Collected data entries
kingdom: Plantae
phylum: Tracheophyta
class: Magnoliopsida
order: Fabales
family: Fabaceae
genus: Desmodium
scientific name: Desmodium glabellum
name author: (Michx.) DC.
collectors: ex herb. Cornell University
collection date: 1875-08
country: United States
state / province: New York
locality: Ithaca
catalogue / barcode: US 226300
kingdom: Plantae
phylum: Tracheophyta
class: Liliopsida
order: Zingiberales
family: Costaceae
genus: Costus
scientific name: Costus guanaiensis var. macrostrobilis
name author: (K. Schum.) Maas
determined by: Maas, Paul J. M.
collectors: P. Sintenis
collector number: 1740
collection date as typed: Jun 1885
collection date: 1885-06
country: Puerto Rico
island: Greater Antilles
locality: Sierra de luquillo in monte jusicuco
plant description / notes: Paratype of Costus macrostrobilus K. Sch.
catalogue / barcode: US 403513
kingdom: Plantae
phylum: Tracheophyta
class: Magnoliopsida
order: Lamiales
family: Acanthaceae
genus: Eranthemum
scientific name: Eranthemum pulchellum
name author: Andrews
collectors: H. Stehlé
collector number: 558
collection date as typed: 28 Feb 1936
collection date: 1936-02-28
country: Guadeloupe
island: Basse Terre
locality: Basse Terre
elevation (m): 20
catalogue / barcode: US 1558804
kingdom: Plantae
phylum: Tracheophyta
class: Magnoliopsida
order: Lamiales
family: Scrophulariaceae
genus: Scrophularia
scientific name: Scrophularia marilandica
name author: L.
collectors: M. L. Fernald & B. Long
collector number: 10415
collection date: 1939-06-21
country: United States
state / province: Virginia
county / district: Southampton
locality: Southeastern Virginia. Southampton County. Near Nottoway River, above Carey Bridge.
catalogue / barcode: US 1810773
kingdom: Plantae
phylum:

### Your instructions
Reproduce every line of all the items above verbatim, from the first field of the first item through the last.

### Result of this task
kingdom: Plantae
phylum: Tracheophyta
class: Magnoliopsida
order: Fabales
family: Fabaceae
genus: Desmodium
scientific name: Desmodium glabellum
name author: (Michx.) DC.
collectors: ex herb. Cornell University
collection date: 1875-08
country: United States
state / province: New York
locality: Ithaca
catalogue / barcode: US 226300
kingdom: Plantae
phylum: Tracheophyta
class: Liliopsida
order: Zingiberales
family: Costaceae
genus: Costus
scientific name: Costus guanaiensis var. macrostrobilis
name author: (K. Schum.) Maas
determined by: Maas, Paul J. M.
collectors: P. Sintenis
collector number: 1740
collection date as typed: Jun 1885
collection date: 1885-06
country: Puerto Rico
island: Greater Antilles
locality: Sierra de luquillo in monte jusicuco
plant description / notes: Paratype of Costus macrostrobilus K. Sch.
catalogue / barcode: US 403513
kingdom: Plantae
phylum: Tracheophyta
class: Magnoliopsida
order: Lamiales
family: Acanthaceae
genus: Eranthemum
scientific name: Eranthemum pulchellum
name author: Andrews
collectors: H. Stehlé
collector number: 558
collection date as typed: 28 Feb 1936
collection date: 1936-02-28
country: Guadeloupe
island: Basse Terre
locality: Basse Terre
elevation (m): 20
catalogue / barcode: US 1558804
kingdom: Plantae
phylum: Tracheophyta
class: Magnoliopsida
order: Lamiales
family: Scrophulariaceae
genus: Scrophularia
scientific name: Scrophularia marilandica
name author: L.
collectors: M. L. Fernald & B. Long
collector number: 10415
collection date: 1939-06-21
country: United States
state / province: Virginia
county / district: Southampton
locality: Southeastern Virginia. Southampton County. Near Nottoway River, above Carey Bridge.
catalogue / barcode: US 1810773
kingdom: Plantae
phylum:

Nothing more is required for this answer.